» **Task to carry out**
What follows is a set of records; copy all of it exactly.

» **Exercise materials**
+---+
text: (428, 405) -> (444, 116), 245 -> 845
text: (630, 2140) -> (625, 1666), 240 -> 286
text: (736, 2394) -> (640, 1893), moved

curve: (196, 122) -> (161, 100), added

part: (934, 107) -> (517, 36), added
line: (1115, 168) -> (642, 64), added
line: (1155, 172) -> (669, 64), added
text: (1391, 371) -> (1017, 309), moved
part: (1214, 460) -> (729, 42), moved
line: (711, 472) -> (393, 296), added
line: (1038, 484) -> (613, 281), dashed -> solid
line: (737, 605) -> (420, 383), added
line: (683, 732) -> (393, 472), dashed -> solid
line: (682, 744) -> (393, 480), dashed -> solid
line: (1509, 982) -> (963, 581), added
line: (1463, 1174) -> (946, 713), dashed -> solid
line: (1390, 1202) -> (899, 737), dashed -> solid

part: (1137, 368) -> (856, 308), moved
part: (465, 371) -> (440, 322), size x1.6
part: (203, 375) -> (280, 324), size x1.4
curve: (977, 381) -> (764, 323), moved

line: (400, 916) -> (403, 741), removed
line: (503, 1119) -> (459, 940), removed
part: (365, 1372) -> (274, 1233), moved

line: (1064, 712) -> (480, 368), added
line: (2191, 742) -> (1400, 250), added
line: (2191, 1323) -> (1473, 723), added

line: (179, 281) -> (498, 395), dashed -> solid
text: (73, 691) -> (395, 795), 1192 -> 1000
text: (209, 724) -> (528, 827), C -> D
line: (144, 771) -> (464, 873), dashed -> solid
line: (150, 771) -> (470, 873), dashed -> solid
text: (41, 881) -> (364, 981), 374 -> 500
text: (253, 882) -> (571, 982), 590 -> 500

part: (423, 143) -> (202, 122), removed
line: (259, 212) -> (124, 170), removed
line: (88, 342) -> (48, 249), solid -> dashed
+---+
» **Your solution**
text: (428, 405) -> (444, 116), 245 -> 845
text: (630, 2140) -> (625, 1666), 240 -> 286
text: (736, 2394) -> (640, 1893), moved

curve: (196, 122) -> (161, 100), added

part: (934, 107) -> (517, 36), added
line: (1115, 168) -> (642, 64), added
line: (1155, 172) -> (669, 64), added
text: (1391, 371) -> (1017, 309), moved
part: (1214, 460) -> (729, 42), moved
line: (711, 472) -> (393, 296), added
line: (1038, 484) -> (613, 281), dashed -> solid
line: (737, 605) -> (420, 383), added
line: (683, 732) -> (393, 472), dashed -> solid
line: (682, 744) -> (393, 480), dashed -> solid
line: (1509, 982) -> (963, 581), added
line: (1463, 1174) -> (946, 713), dashed -> solid
line: (1390, 1202) -> (899, 737), dashed -> solid

part: (1137, 368) -> (856, 308), moved
part: (465, 371) -> (440, 322), size x1.6
part: (203, 375) -> (280, 324), size x1.4
curve: (977, 381) -> (764, 323), moved

line: (400, 916) -> (403, 741), removed
line: (503, 1119) -> (459, 940), removed
part: (365, 1372) -> (274, 1233), moved

line: (1064, 712) -> (480, 368), added
line: (2191, 742) -> (1400, 250), added
line: (2191, 1323) -> (1473, 723), added

line: (179, 281) -> (498, 395), dashed -> solid
text: (73, 691) -> (395, 795), 1192 -> 1000
text: (209, 724) -> (528, 827), C -> D
line: (144, 771) -> (464, 873), dashed -> solid
line: (150, 771) -> (470, 873), dashed -> solid
text: (41, 881) -> (364, 981), 374 -> 500
text: (253, 882) -> (571, 982), 590 -> 500

part: (423, 143) -> (202, 122), removed
line: (259, 212) -> (124, 170), removed
line: (88, 342) -> (48, 249), solid -> dashed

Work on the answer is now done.